My model was a young lady from St. Vincent who worked for a year as my assistant; the chair was from the set of a film made on the island of Hemmingway's The Old Man and the Sea; and the artist was tentatively beginning work on a series of paintings and sculptures titled, Daughters of the Caribbean Sun.
The world has moved on since then and the series I began with Alice as my model, now amounts to hundreds of paintings and scores of sculptures.
Monday, August 9, 2021
It comes as a surprise
It comes as a surprise to those who visit my studio to find that my work isn't all about painting pictures. As a forewarning, I usually lead them in through my engineering shop. If Leonardo da Vinci was to visit me from the next world, he'd stop there and then. The same applies to the master carpenters I have known when it comes to my woodworking shop. In both workshops the spirit of my father and grandfather keep watch over the skills and tools they have handed down to me.

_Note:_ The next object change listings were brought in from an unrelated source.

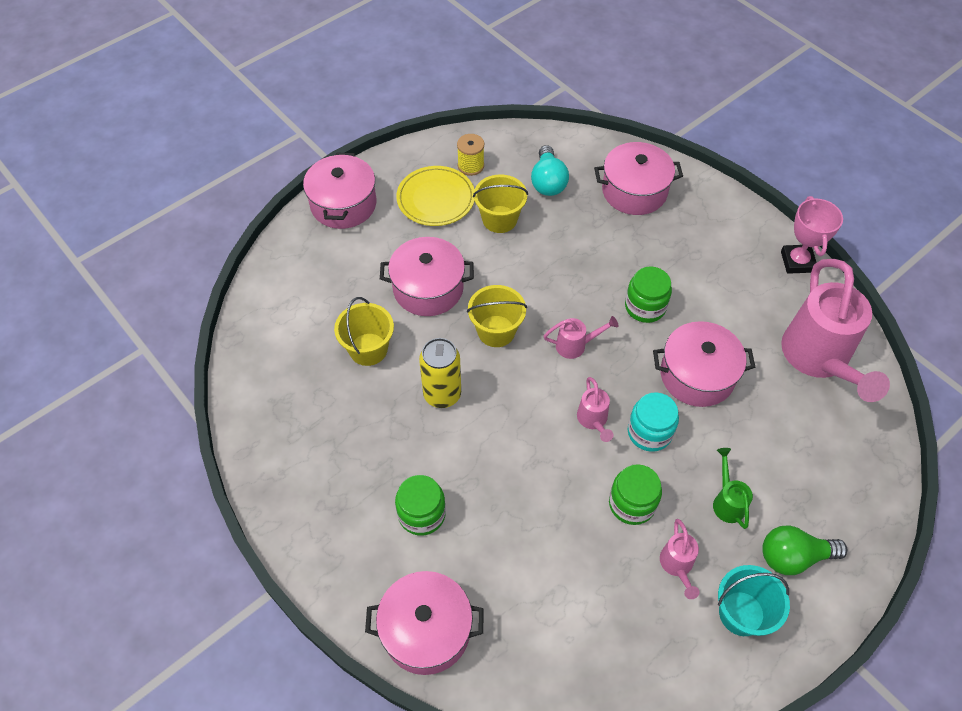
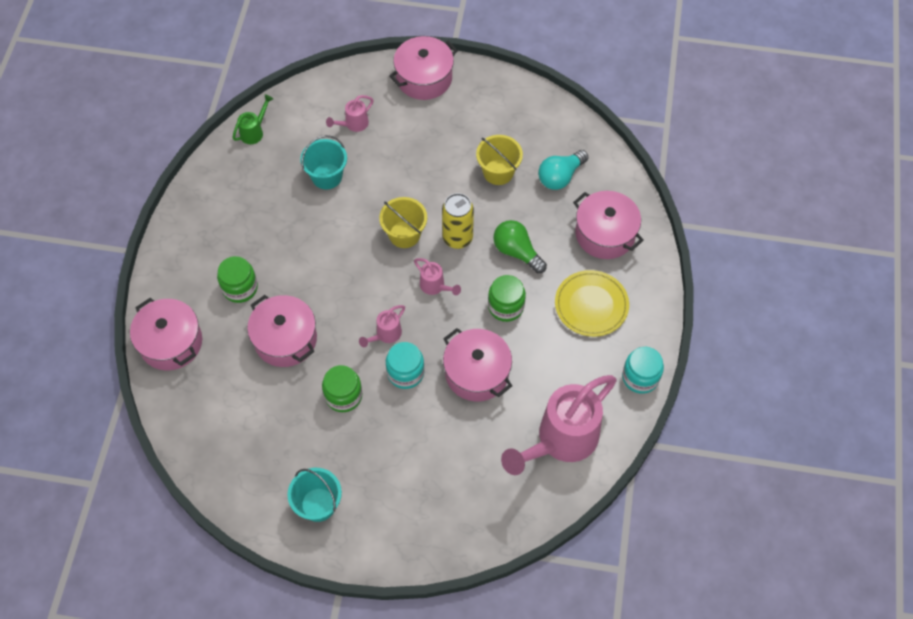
camera: 50 degrees right, 5 degrees up
yellow bucket [334,297,394,366] -> turquoise bucket [300,135,347,190]
pink pot [380,237,474,316] -> pink pot moved to [247,295,317,367]
yellow plate [396,166,475,226] -> yellow plate moved to [555,270,629,337]
yellow can [419,338,461,408] -> yellow can moved to [442,193,474,249]
yellow spool [457,134,484,176] -> none
pink watering can [660,519,700,599] -> pink watering can moved to [326,95,373,132]
green watering can [713,448,753,529] -> green watering can moved to [232,94,273,144]
green light bulb [762,525,847,575] -> green light bulb moved to [493,220,547,273]
pink trophy [781,196,843,274] -> turquoise jar [622,347,664,394]

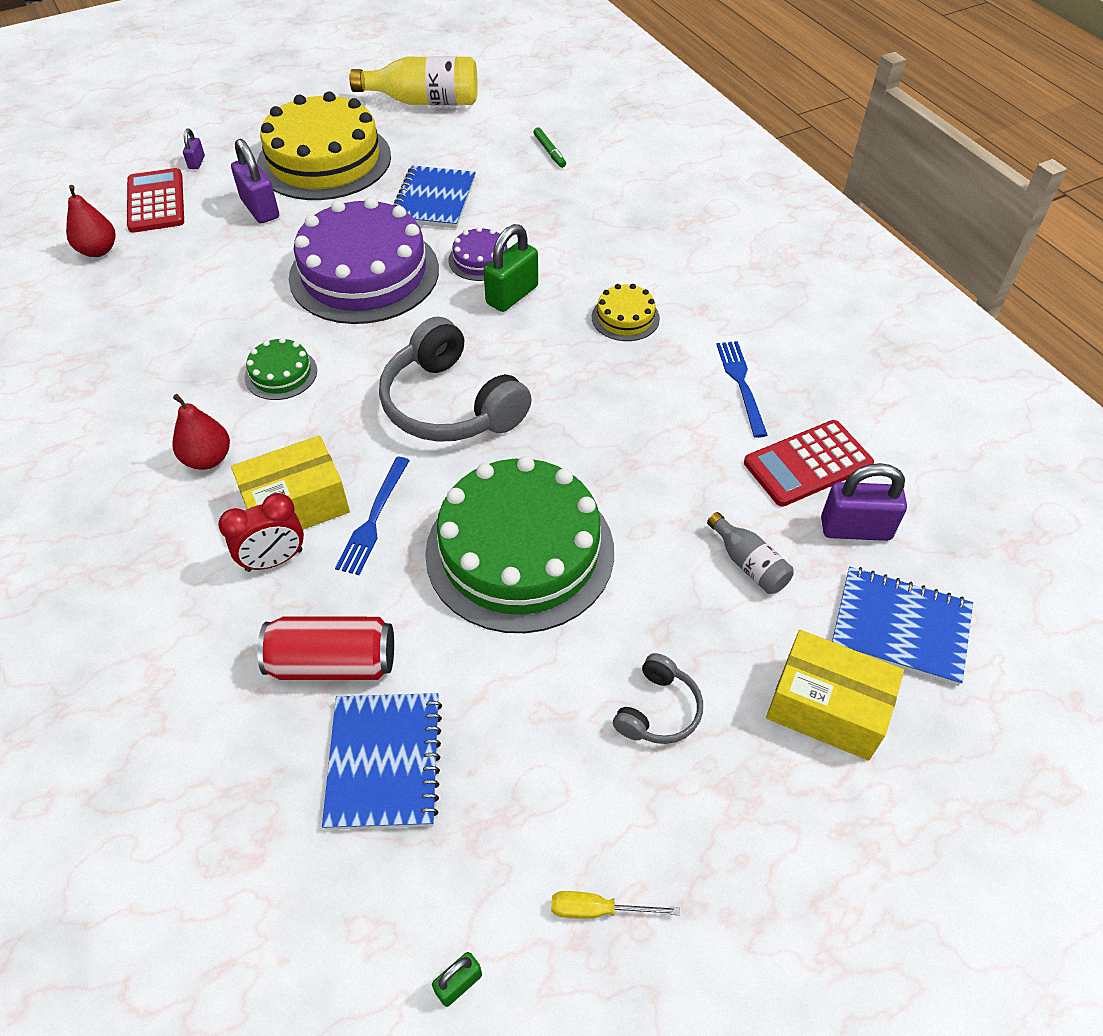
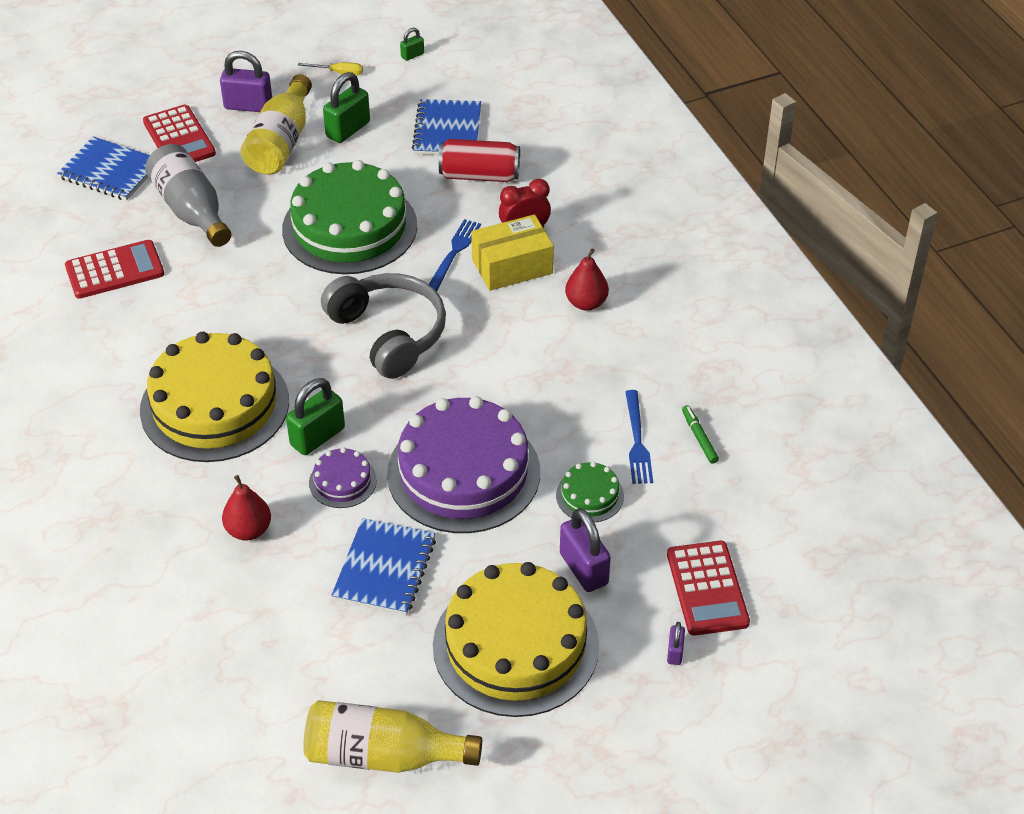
camera: 175 degrees left, 5 degrees down
red pear [66,185,115,257] -> red pear moved to [222,475,271,540]
green cake [245,338,317,400] -> green cake moved to [556,462,624,523]
green marker [533,127,566,168] -> green marker moved to [682,405,719,464]
yellow cake [592,284,660,341] -> yellow cake [140,332,289,462], size x2.28
grey headphones [613,653,703,744] -> yellow bottle [241,74,312,175]
grey bottle [707,512,794,594] -> grey bottle [145,144,231,247], size x1.89
blue fork [716,341,767,438] -> blue fork moved to [625,390,653,484]
yellow box [766,630,904,761] -> red calculator [143,105,216,162]
purple padlock [821,463,907,541] -> purple padlock moved to [220,51,272,112]
none -> green padlock [323,72,370,143]

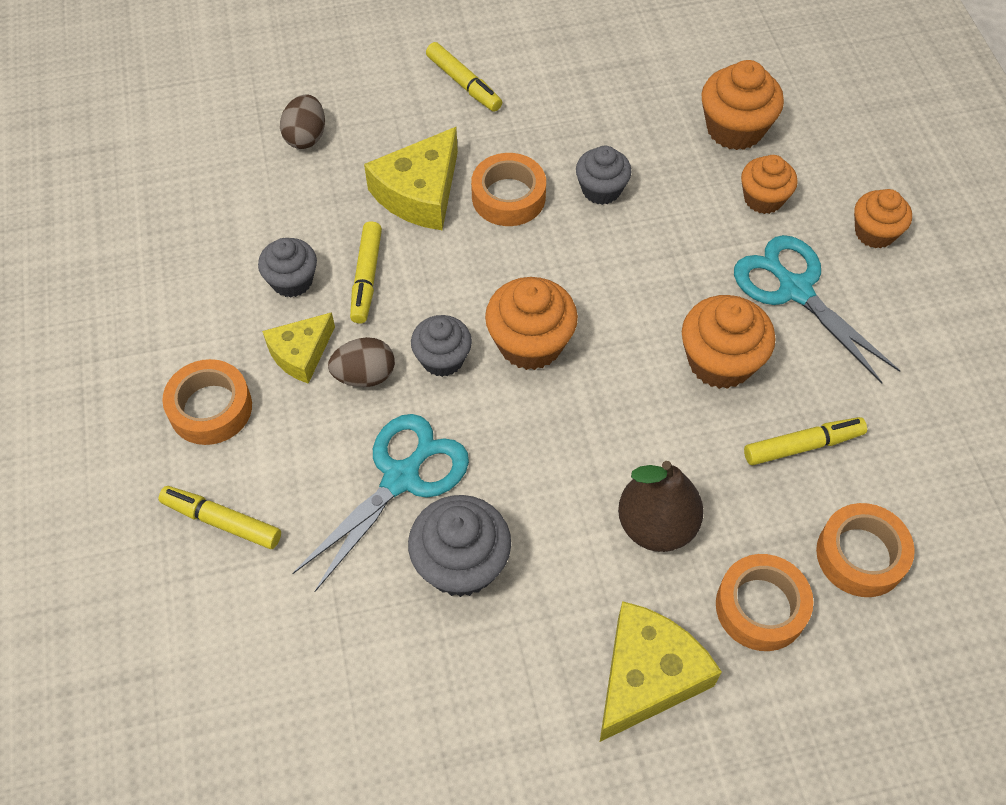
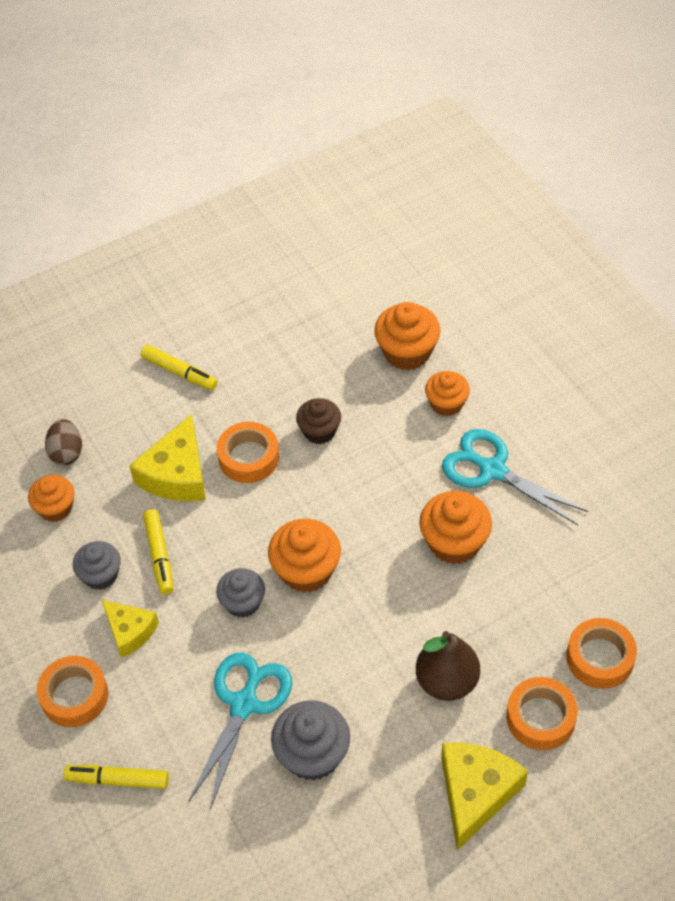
camera: 15 degrees left, 5 degrees down
yellow cheese [262,312,335,384] -> yellow cheese turned 75 degrees counterclockwise [102,600,159,658]
brown egg [328,337,395,387] -> none
grey cupcake [576,146,632,205] -> brown cupcake [296,398,341,444]
yellow marker [744,417,867,465] -> none
orange cupcake [854,189,912,248] -> orange cupcake moved to [28,475,74,522]

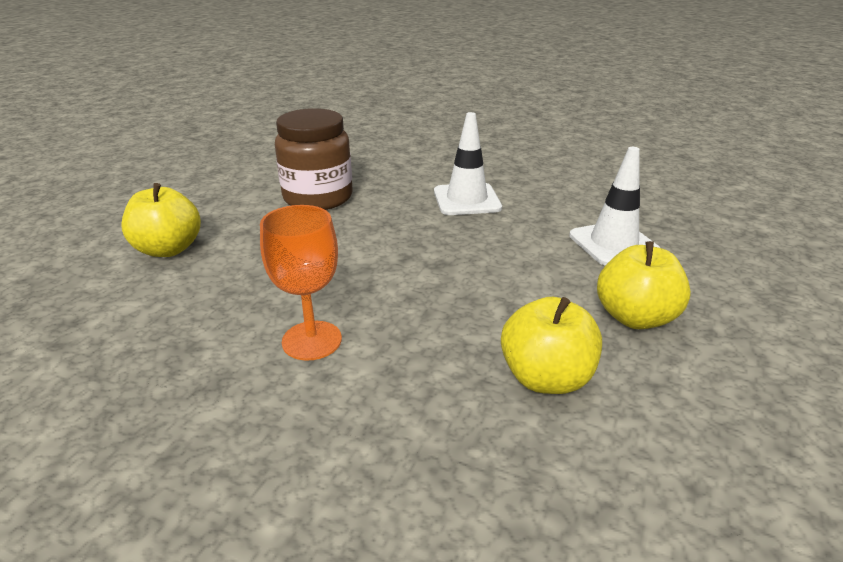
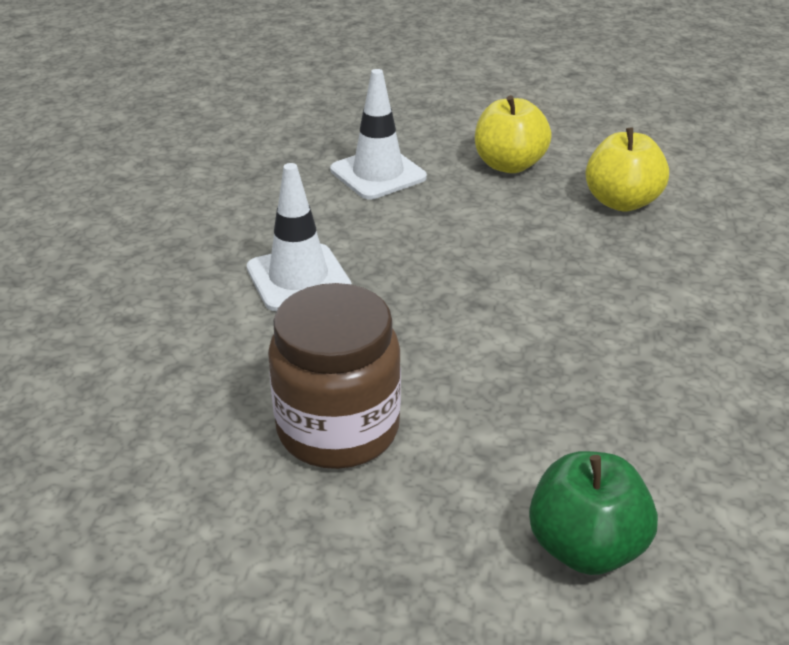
camera: 105 degrees left, 5 degrees up
yellow apple [121,183,201,257] -> green apple [529,451,658,575]
orange goblet [260,205,342,361] -> none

Over the last five months the greater part of my working day has been divided between those two workshops. As a engineer I have made major repairs and modification to the machine that lays the island's water supply pipelines, and as a carpenter I have customized the rear body of a Land Rover with a lining of locally grown mahogany.
My son Tristan has assisted me with both projects. He has inherited the eye to hand coordination that is a requisite of fine craftmanship. His grandfather and great grandfather would have been proud of him.
Below are the before and after pictures of the Land Rover.
Wednesday, August 4, 2021
Attempting to resurrect a dear friend
My faithful laptop gave up the ghost five weeks ago and with it went my copy of Photoshop Elements 2; a dear friend that has been with me for over twenty-five years. My computer savvy son is attempting a resurrection. I have the disk but my new slimmed down laptop is not equipped to take it. However, it seems that there are other ways of bringing back the dead and this he is working on.
Photoshop 2 did all I have ever needed to do. And moreover, it came with a 255 page hardcopy user manual.
Friday, July 30, 2021
A big hug
At a time when hugging is frowned upon I got a big hug while cashing out after doing my week's shopping. It came from one of my models, who in a spontaneous burst of affection threw pandemic precautions to the wind. She cheered me up no end.
Here is the plaster cast of sculpture she modelled for before the days of facemasks and social distancing.
Sunday, July 18, 2021
It's not what you'd expect
For those searching for a painting of the Caribbean, today's painting is not what they'd expect and they wouldn't give a penny for it. Nevertheless, it is what I see as I look across my valley after a succession of rainy days. The Caribbean isn't only a succession of idyllic palm fringed coral sand beaches and my Daughters of the Caribbean Sun are presently few and far between. At the moment my days are spent solving engineering problems rather than waxing lyrical with paint. You can also add that my computer is still awaiting resurrection and I am struggling with this troublesome handheld device.
Saturday, July 10, 2021
Gone with the wind
June through to November are the hurricane months in the Caribbean. The first past just south of Dominica a week ago. As always at this time of year, I look at the contents of my studio and wonder if over the coming months a lifetimes work will be gone with the wind.
Over the last forty five years I've survived three major hurricanes and numerous minor ones. As a landsman I'm doing repairs to doors and shutters as a means of appeasing the weather gods. In my sailing days my concession took the form of laying out extra anchors.